Hintergrund
Degarelix war der erste GnRH-Antagonist, der speziell für die Langzeitbehandlung des Prostatakarzinoms entwickelt und zugelassen wurde. GnRH-Agonisten (LHRH-Agonisten) waren seit den 1980er-Jahren der Standard der Androgenablationstherapie, haben aber den systemischen Nachteil des initialen Testosteron-Flares.

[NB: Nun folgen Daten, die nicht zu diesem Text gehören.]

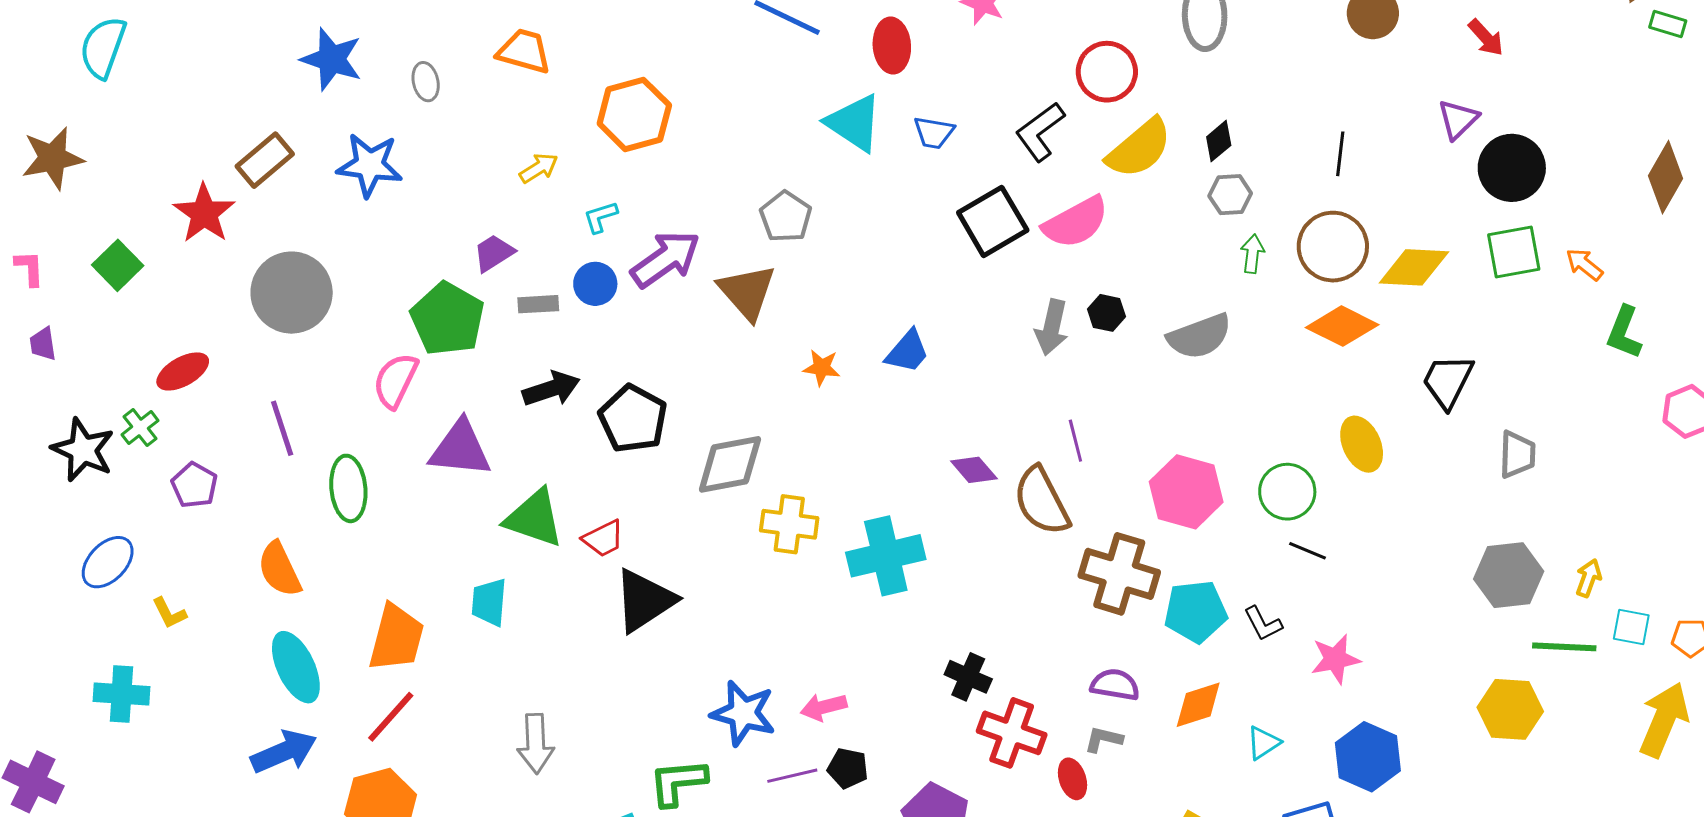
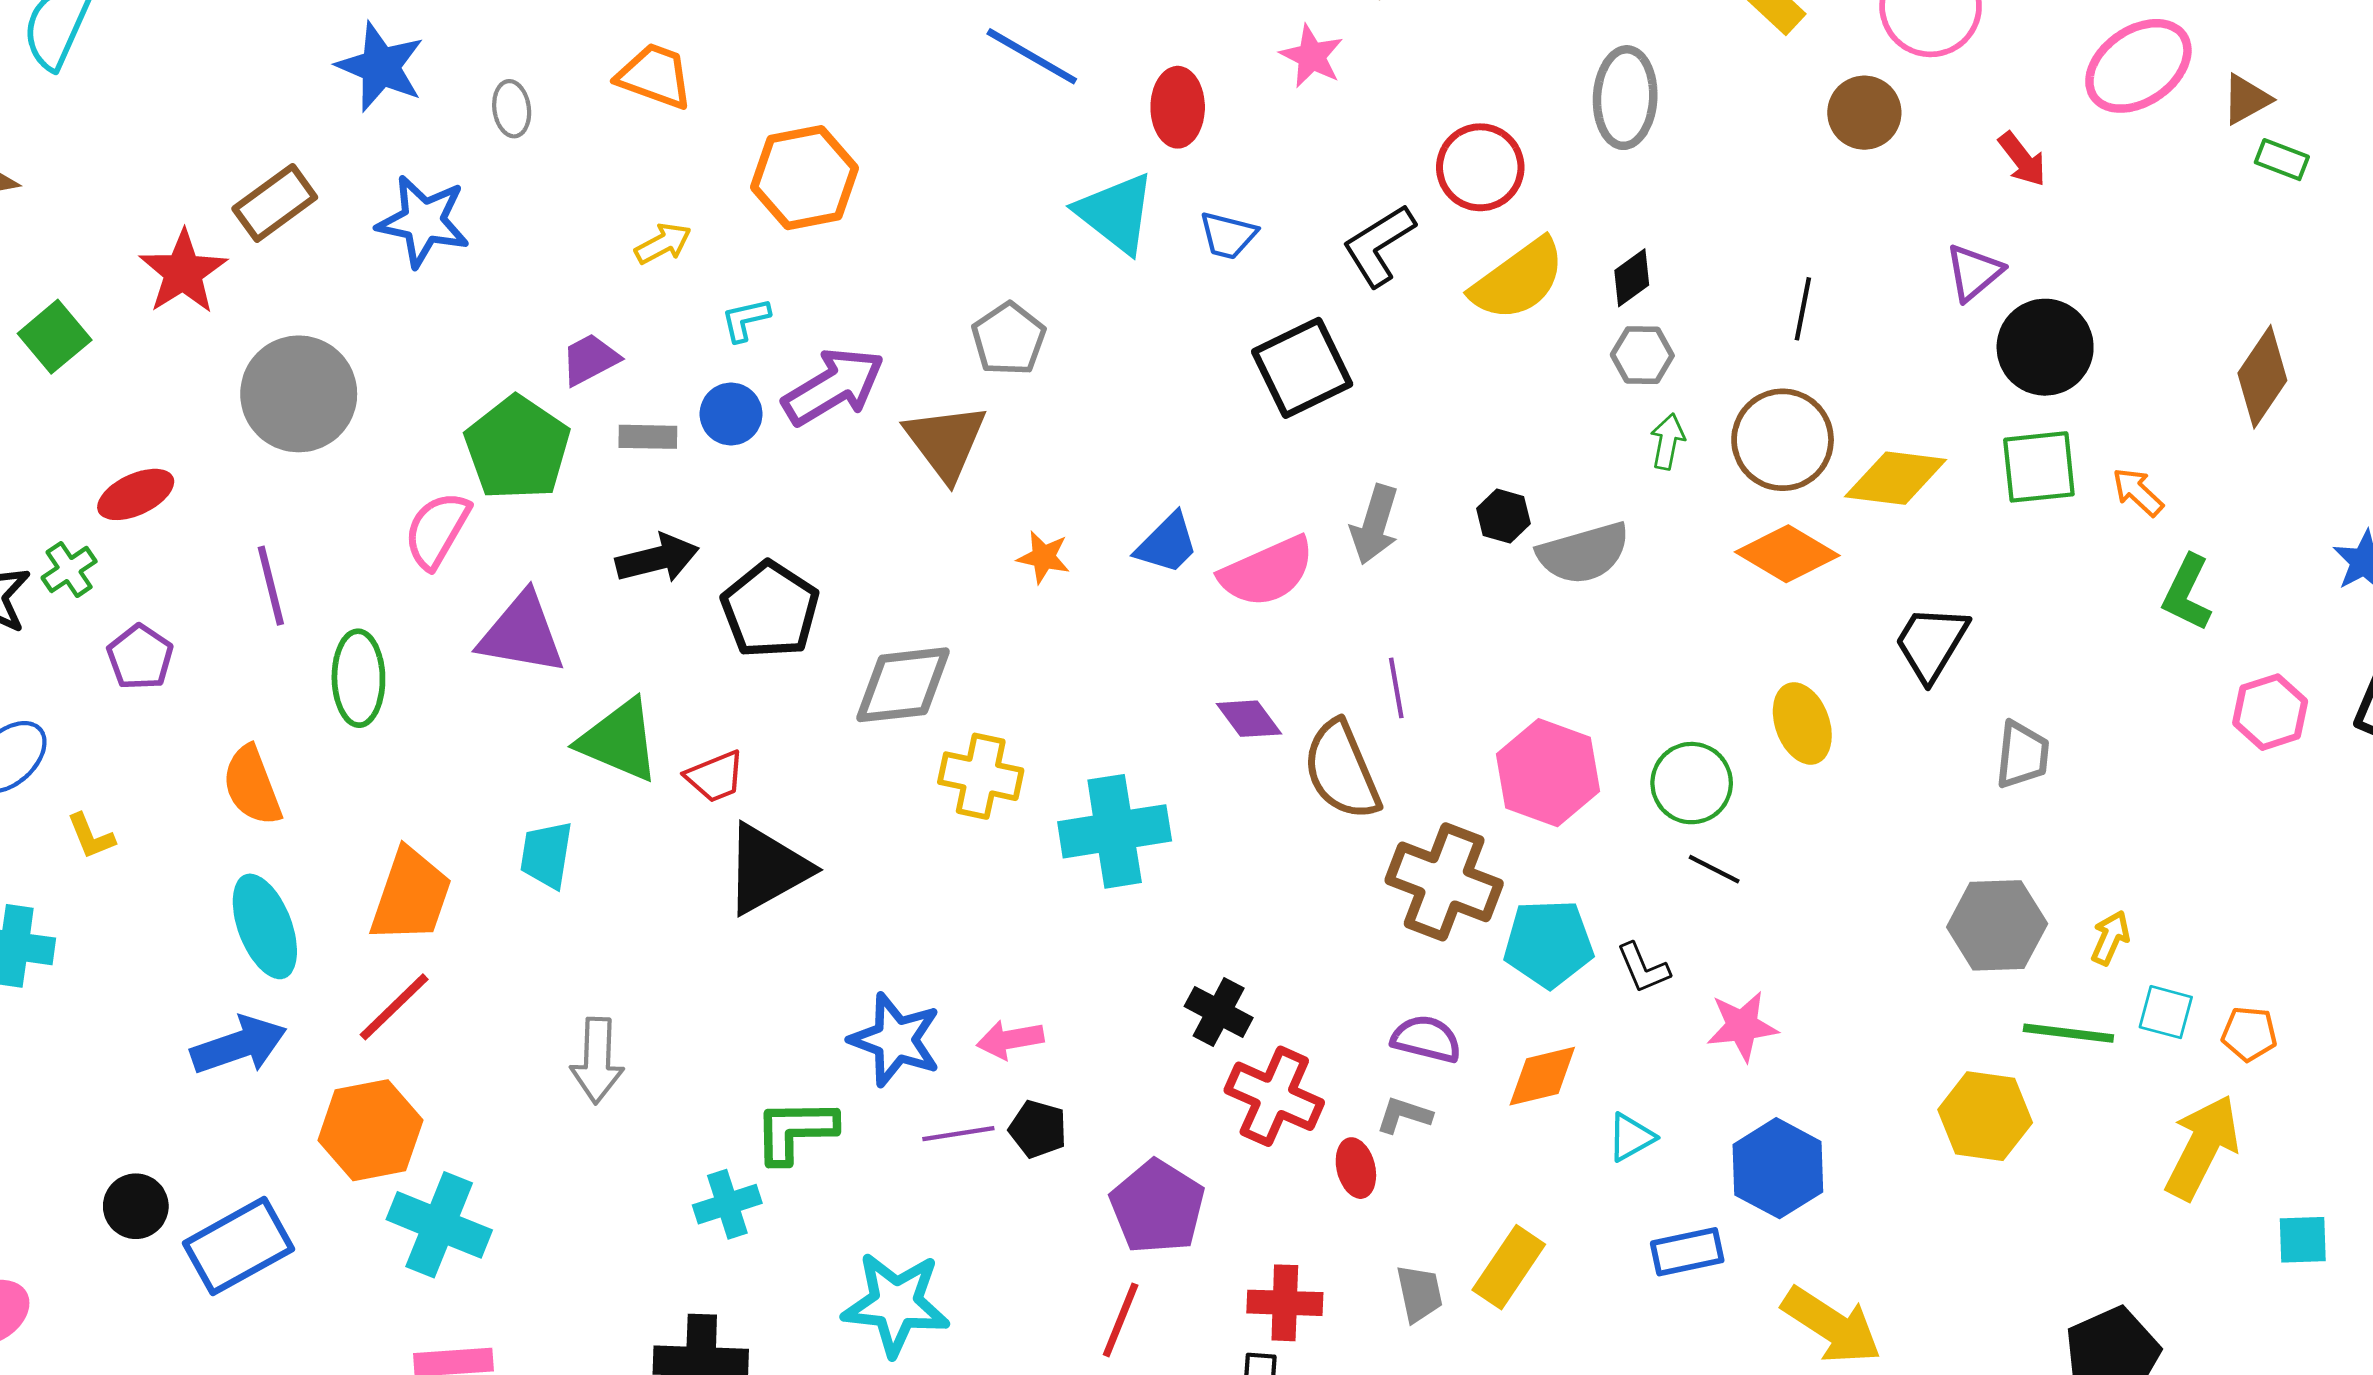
pink semicircle: (1076, 222) -> (1267, 572), moved
black hexagon: (1106, 313) -> (1503, 516), moved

Ein wichtiges Forschungsthema ist die kardiovaskuläre Sicherheit: Retrospektive Daten suggerieren, dass GnRH-Antagonisten wie Degarelix mit weniger kardiovaskulären Ereignissen assoziiert sein könnten als GnRH-Agonisten, möglicherweise wegen fehlender kardialer GnRHR-Stimulation durch den Agonisten-Flare.
Wirkmechanismus
- Direkte GnRHR-Blockade: Sofortige kompetitive Hemmung ohne Flare
- Testosteron auf Kastrationsniveau: <50 ng/dl innerhalb von 3 Tagen (vs. 2–4 Wochen bei Agonisten)

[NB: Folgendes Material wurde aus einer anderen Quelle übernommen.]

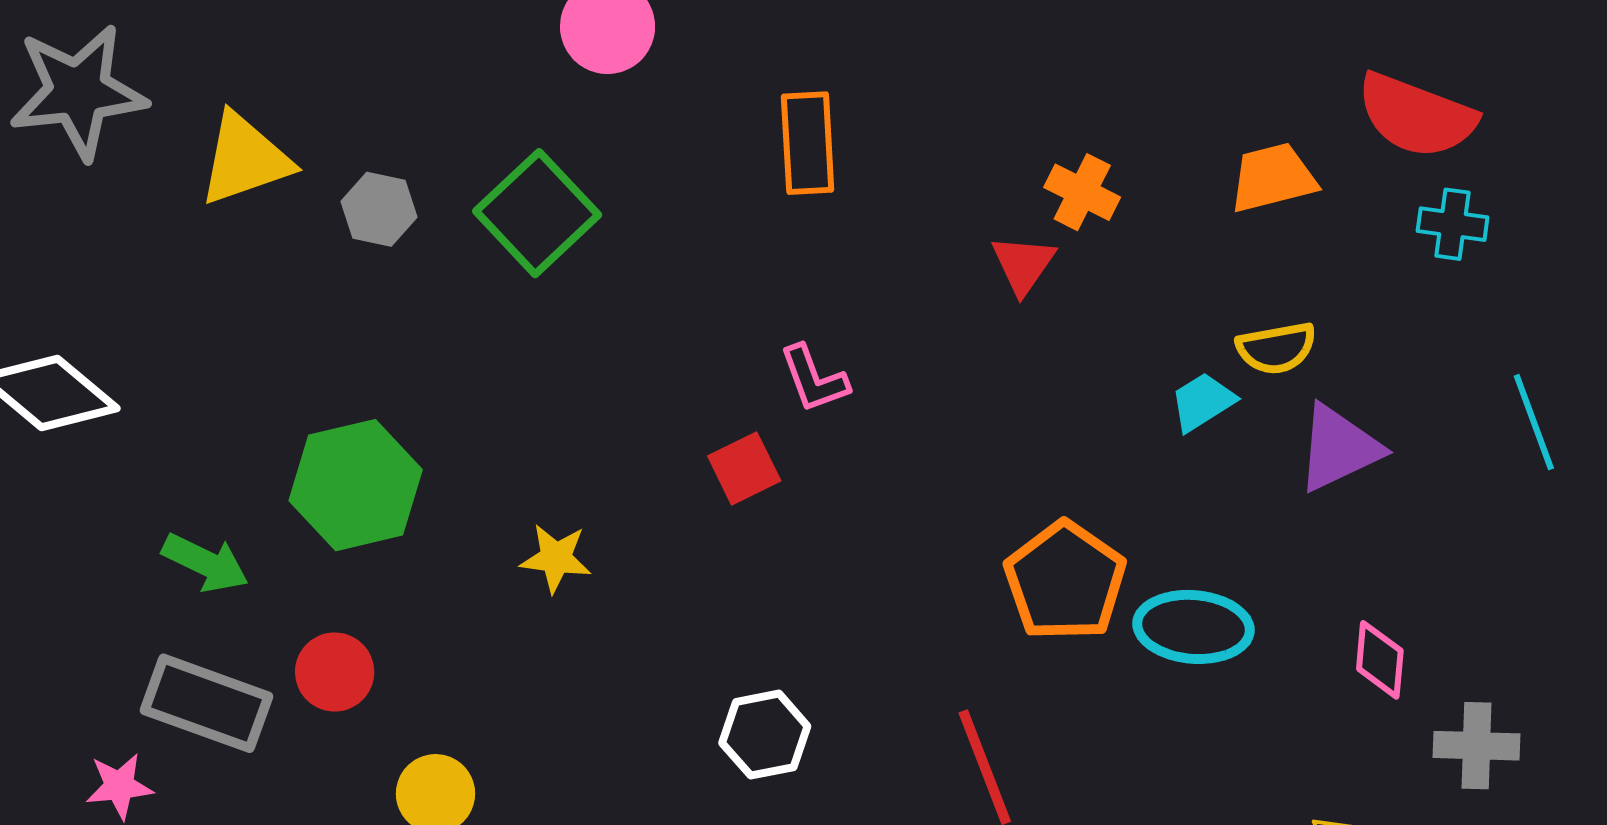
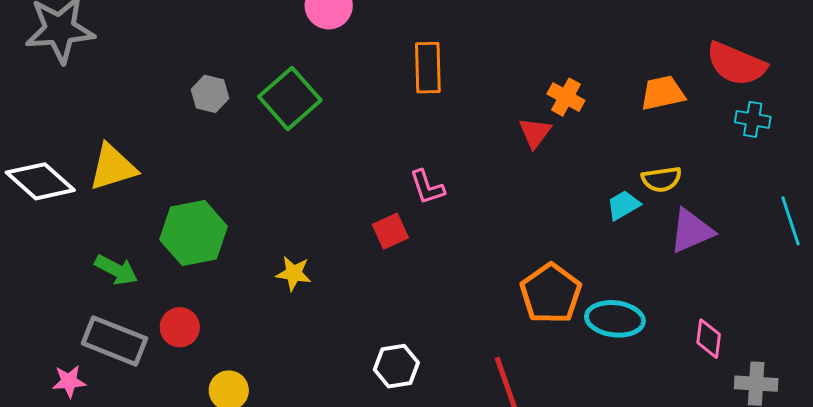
yellow triangle: (245, 159) -> (113, 167), moved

- LH und FSH↓: Vollständige Gonadotropin-Suppression
- Keine Mikrotubuli-Abhängigkeit: Im Gegensatz zu Agonisten kein Rezeptor-Recycling für Wirkung nötig
- Depot-Wirkung: Durch lokale Depot-Bildung im subkutanen Gewebe verlängerte Freisetzung
Klinischer Vorteil bei spinalem Risiko
Bei Prostatakarzinom-Patienten mit Knochenmetastasen nahe des Rückenmarks ist der Testosteron-Flare durch GnRH-Agonisten potenziell lebensgefährlich (Rückenmarkskompression durch Tumorflare). Degarelix ist hier erste Wahl. Auch bei Harnobstruktion ist kein Antiandrogen-Vorgabe nötig (wie bei Agonisten).
Einschränkungen
Degarelix erfordert monatliche subkutane Injektionen; GnRH-Agonisten sind auch als 3-Monats-Depots verfügbar. Injektionsstellen-Reaktionen (Schmerz, Rötung) sind bei Degarelix häufiger als bei Agonisten. Die langfristigen Mortalitätsdaten für Degarelix vs. Agonisten sind noch nicht abschließend durch prospektive RCTs belegt.